Few composers have created such an impact on the British contemporary music scene over the last twenty years or so as Mark-Anthony Turnage, and deservedly so. His success in developing a highly sophisticated, strongly jazz-influenced language has resulted in a voice which is at once distinctive and tough, yet at the same time accessible, partly through the windows of urban, social and cultural issues that predominate in his work.
As a result there are few of his pieces that have not had the benefit of a commercial recording and in many ways I would recommend that anyone new to his music would be best to approach it through his orchestral works and in particular Three Screaming Popes, one of his earliest major successes and usefully coupled with two other orchestral works from the early 1990s, Drowned Out and Momentum, together with Kai for solo cello and ensemble (EMI British Composers 5.55091 2 3). Inspired by the famous Francis Bacon distortion of Velasquez’s portrait of Pope Innocent X, Three Screaming Popes is a hugely accomplished orchestral canvas exhibiting the essential elements of Turnage’s music that he was to later refine and develop still further in works such as Your Rockaby and Dispelling the Fears.

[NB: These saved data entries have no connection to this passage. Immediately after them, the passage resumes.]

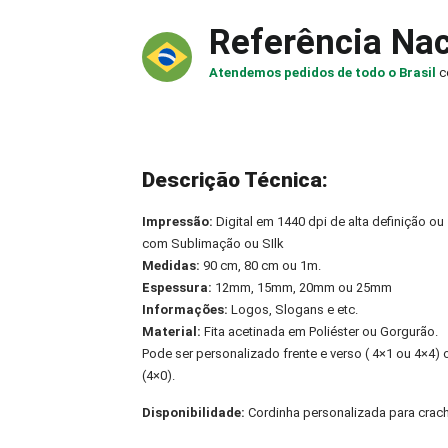
Referência Nac
Atendemos pedidos de todo o Brasil
c
Descrição Técnica:
Impressão:
Digital em 1440 dpi de alta definição ou
com Sublimação ou SIlk
Medidas:
90 cm, 80 cm ou 1m.
Espessura:
12mm, 15mm, 20mm ou 25mm
Informações:
Logos, Slogans e etc.
Material:
Fita acetinada em Poliéster ou Gorgurão.
Pode ser personalizado frente e verso ( 4×1 ou 4×4
(4×0).
Disponibilidade:
Cordinha personalizada para cra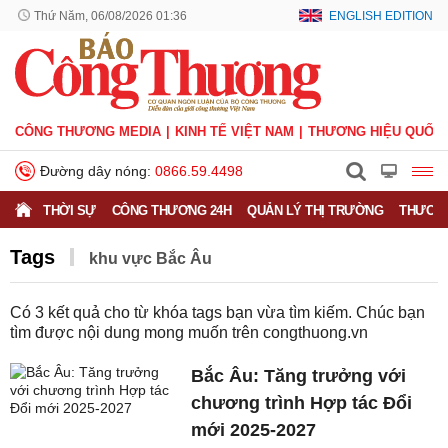
Thứ Năm, 06/08/2026 01:36
ENGLISH EDITION
CÔNG THƯƠNG MEDIA
KINH TẾ VIỆT NAM
THƯƠNG HIỆU QUỐC 
Đường dây nóng:
0866.59.4498
THỜI SỰ
CÔNG THƯƠNG 24H
QUẢN LÝ THỊ TRƯỜNG
THƯƠNG
Tags
khu vực Bắc Âu
Có
3
kết quả cho từ khóa tags bạn vừa tìm kiếm. Chúc bạn
tìm được nội dung mong muốn trên
congthuong.vn
Bắc Âu: Tăng trưởng với
chương trình Hợp tác Đổi
mới 2025-2027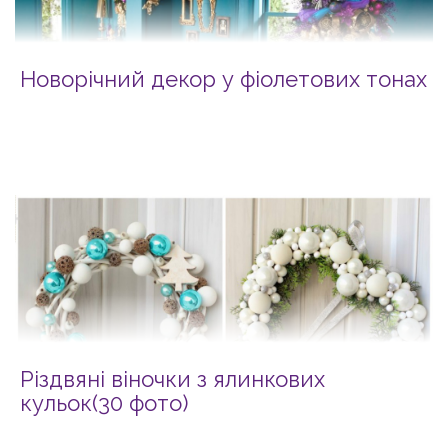
Новорічний декор у фіолетових тонах
Різдвяні віночки з ялинкових
кульок(30 фото)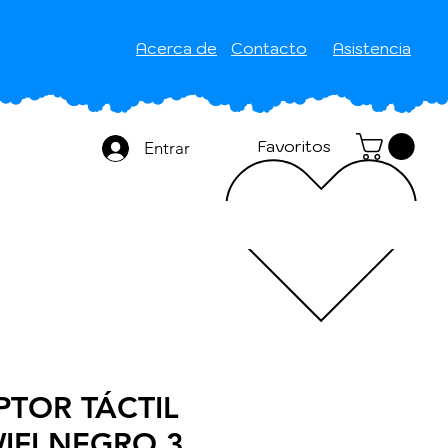
Acerca de
Contacto
Asistencia
Favoritos
Entrar
PTOR TÁCTIL
IFI NEGRO 3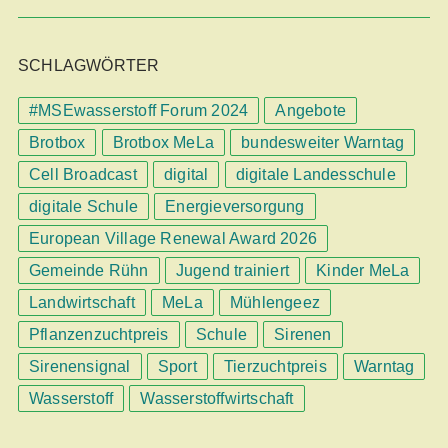
SCHLAGWÖRTER
#MSEwasserstoff Forum 2024
Angebote
Brotbox
Brotbox MeLa
bundesweiter Warntag
Cell Broadcast
digital
digitale Landesschule
digitale Schule
Energieversorgung
European Village Renewal Award 2026
Gemeinde Rühn
Jugend trainiert
Kinder MeLa
Landwirtschaft
MeLa
Mühlengeez
Pflanzenzuchtpreis
Schule
Sirenen
Sirenensignal
Sport
Tierzuchtpreis
Warntag
Wasserstoff
Wasserstoffwirtschaft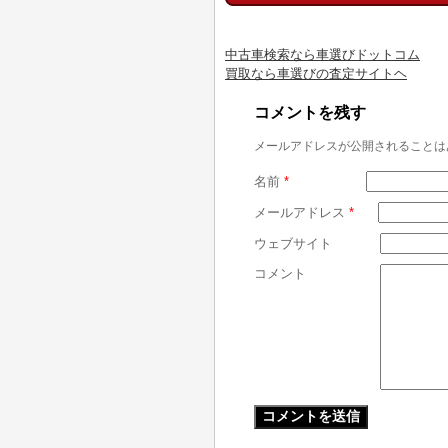
中古車検索なら車選びドットコム
買取なら車選びの査定サイトヘ
コメントを残す
メールアドレスが公開されることは
名前
*
メールアドレス
*
ウェブサイト
コメント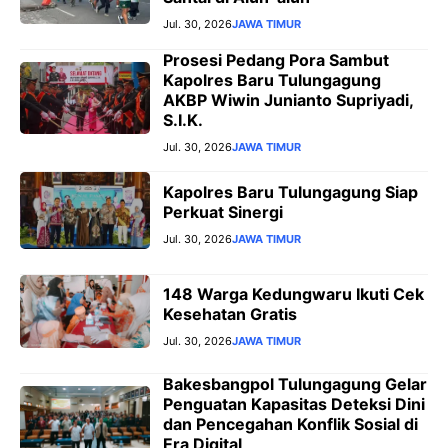
Jul. 30, 2026
JAWA TIMUR
Prosesi Pedang Pora Sambut
Kapolres Baru Tulungagung
AKBP Wiwin Junianto Supriyadi,
S.I.K.
Jul. 30, 2026
JAWA TIMUR
Kapolres Baru Tulungagung Siap
Perkuat Sinergi
Jul. 30, 2026
JAWA TIMUR
148 Warga Kedungwaru Ikuti Cek
Kesehatan Gratis
Jul. 30, 2026
JAWA TIMUR
Bakesbangpol Tulungagung Gelar
Penguatan Kapasitas Deteksi Dini
dan Pencegahan Konflik Sosial di
Era Digital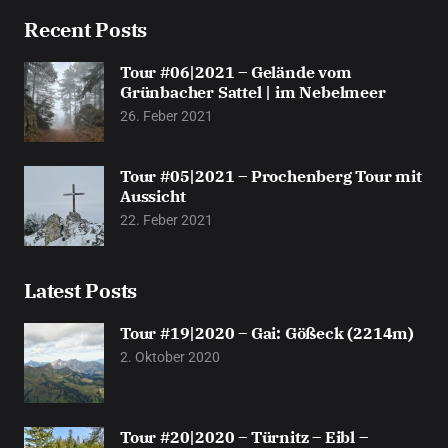
Recent Posts
Tour #06|2021 – Gelände vom
Grünbacher Sattel | im Nebelmeer
26. Feber 2021
Tour #05|2021 – Prochenberg Tour mit
Aussicht
22. Feber 2021
Latest Posts
Tour #19|2020 – Gai: Gößeck (2214m)
2. Oktober 2020
Tour #20|2020 – Türnitz – Eibl –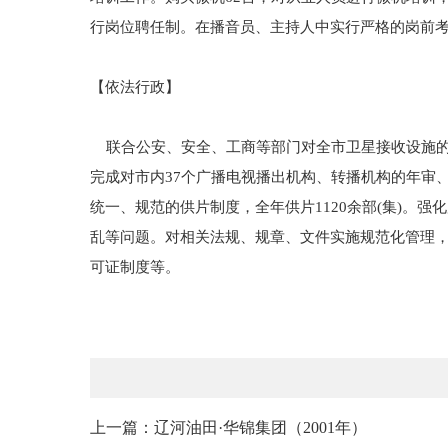
行岗位聘任制。在播音员、主持人中实行严格的岗前考
【依法行政】
联合公安、安全、工商等部门对全市卫星接收设施的
完成对市内37个广播电视播出机构、转播机构的年审
统一、规范的供片制度，全年供片1120余部(集)
乱等问题。对相关法规、规章、文件实施规范化管理
可证制度等。
上一篇：辽河油田·华锦集团（2001年）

As an alternative I found it interesting to journey through this two disc set chronologically, beginning with Night Dances, which pre-dates Three Screaming Popes by some seven years. Although this four movement work for instrumental solo group (oboe doubling cor anglais, trumpet, harp and celesta), string quartet and orchestra does not strike me as quite fully formed, it certainly points the way forward, not least in its debt to Black Afro/American music, being written, as the composer says, to "evoke feelings and emotions aroused by my first encounter with Black music". The melody here is slightly more angular, the harmony more "classically" atonal than in the later works, with the occasional influence of Turnage’s teacher Oliver Knussen, notably in the second movement, Dance 1. The influence of black music is once again integral to Some Days, an orchestral song cycle of 1989 setting words by African and American writers with a disturbing, tormented instrumental Tango at its heart. The opening song, Come away, my love, setting words by Kenyan, Joseph Kariuki together with the fourth which gives the work its title, Some Days, this time using words by the American, James Baldwin, are fine examples of Turnage’s lyrical gifts, beautiful albeit often with an underlying sense of anguish. This is also evident in the final blues inspired Now I am absolutely Alone, Forever in which the mezzo-soprano sings wordlessly until her final statement of the title words. This world premiere recording features fine singing by Cynthia Clarey who accesses the individual emotional and sound world of each song with admirable insight and contrast.
Turnage’s fondness for the saxophone has resulted in a highly fruitful relationship with Martin Robertson and Your Rockaby, written in 1994 for Robertson and the BBC Symphony Orchestra, is effectively a concerto in one movement based around the Beckett monologue, ‘Rockaby’. This is Turnage at his most characteristic, his highly personal language now very much in evidence and striking in its originality, the orchestration wonderfully animated and in this case coloured by the distinctive sound of the cimbalom. Likewise, Dispelling the Fears, a double trumpet concerto first performed by and played here with remarkable artistry by John Wallace and Håkan Hardenberger, is quite unlike anyone else, the jazz elements distilled into Turnage’s dark yet fascinating world. The closing minutes of this piece, one trumpet muted answering the other unmuted, are mesmerisingly effective.
Dispelling the Fears forms a convenient link with Blood on the Floor, the final movement of which, still bearing the title Dispelling the Fears, is a reworked and slightly condensed version of the work for two trumpets. Designed as an evening of ensemble pieces for the Ensemble Modern, the work takes up the complete second disc of this double set and comprises nine substantial movements, the result of studio experimentation with samples and drum tracks that the composer had been working on at the time. Here Turnage takes his fascination with jazz to a new level, incorporating elements of improvisation into the music and utilising the talents of jazz musicians such as drummer Peter Erskine and guitarist John Scofield, both heroes of the composer by his own admission. The titles of the pieces reflect Turnage’s recurring concerns with urban culture, Junior Addict, Needles, Cut Up and Crackdown giving a clear indication that he is not one to shy away from the topical or the controversial. The moods of the pieces range from the energy of the opening Blood on the Floor, to the moving, melancholic saxophone dominated sounds of Junior Addict and Elegy for Andy (dedicated to the composer’s own brother who died tragically) to the Zappa-esque riot of Shout (incidentally the Ensemble Modern are leading exponents of Frank Zappa’s ensemble music). Given the musicians involved here this is a performance that can be regarded as pretty well definitive and grim though the subject matter and underlying moods of the music can be, it makes for compelling listening.
This is a valuable collection of works by a composer who is one of our undoubted individualists. Turnage possesses the power to disturb, compel, beguile and fascinate, a dauntingly rare gift indeed. The performances here are first class without exception and Turnage admirers should not be without them. For newcomers though, do also explore the orchestral works mentioned earlier. They are well worth getting to know.